= Instructions to follow =
Scan each line of the entries below for the word "problem" and count the ones where it appears. The answer is that number alone.

[[ Data for review, beginning ]]

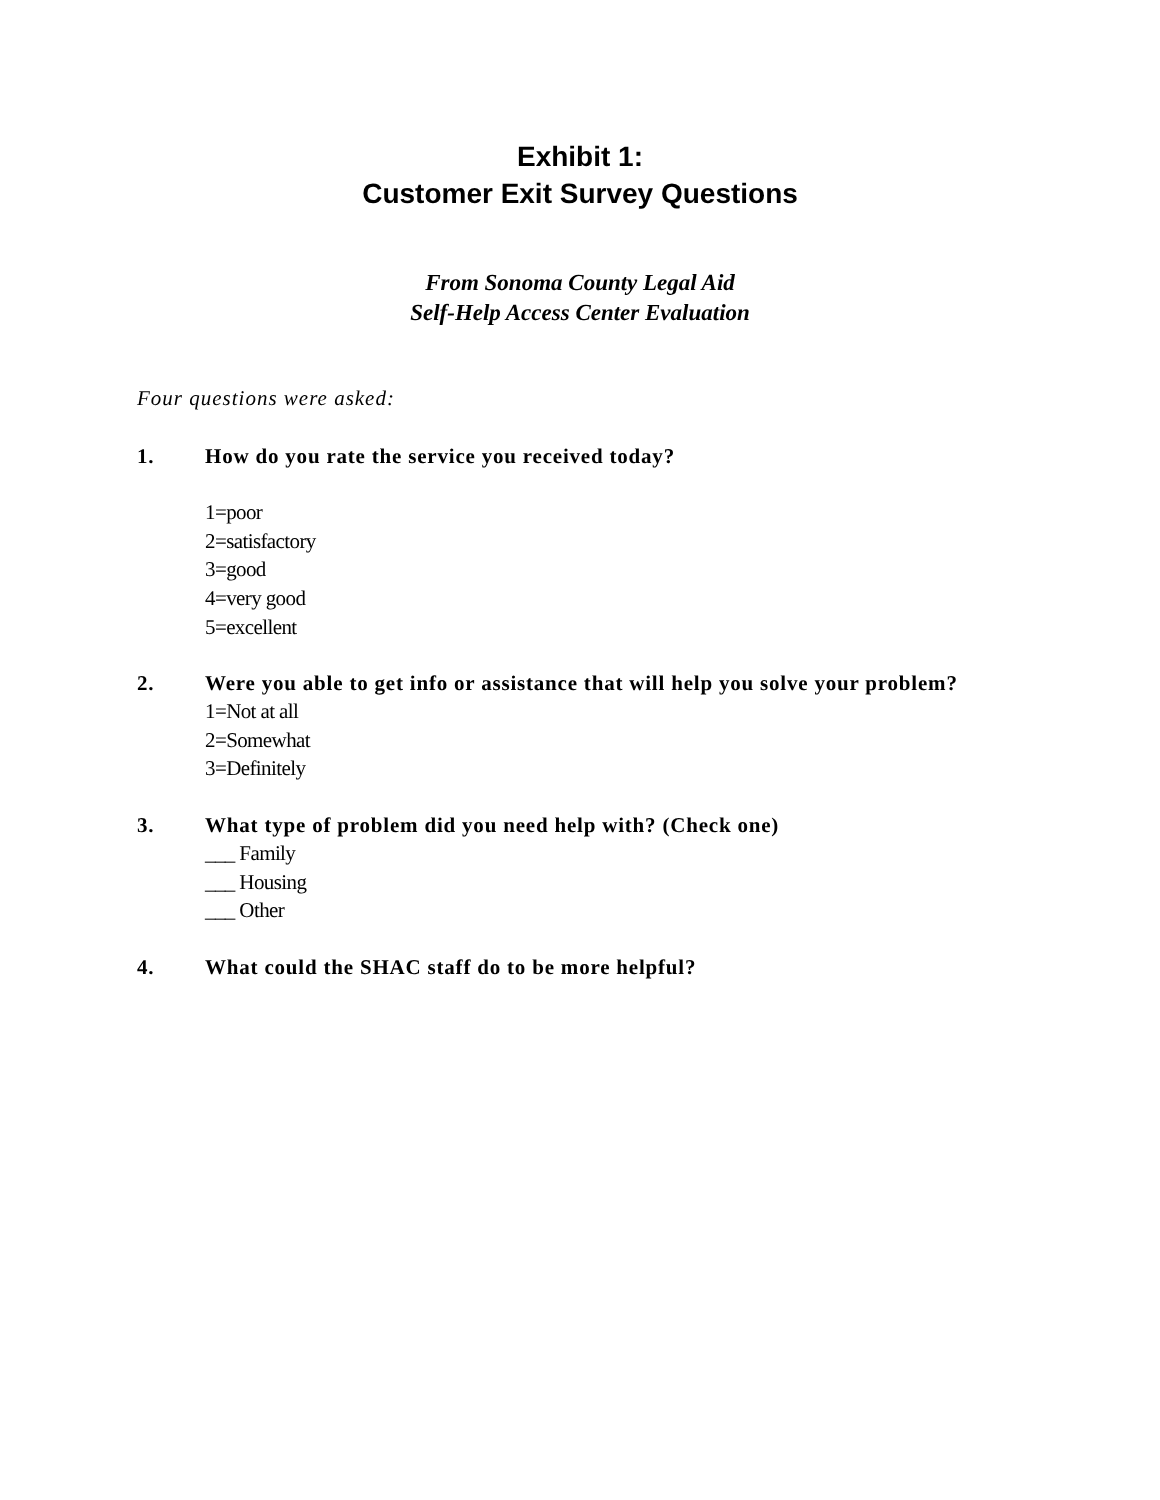Exhibit 1:
Customer Exit Survey Questions
From Sonoma County Legal Aid
Self-Help Access Center Evaluation
Four questions were asked:
1. How do you rate the service you received today?
1=poor
2=satisfactory
3=good
4=very good
5=excellent
2. Were you able to get info or assistance that will help you solve your problem?
1=Not at all
2=Somewhat
3=Definitely
3. What type of problem did you need help with? (Check one)
___ Family
___ Housing
___ Other
4. What could the SHAC staff do to be more helpful?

[[ Data for review, end ]]

= Exercise output =
2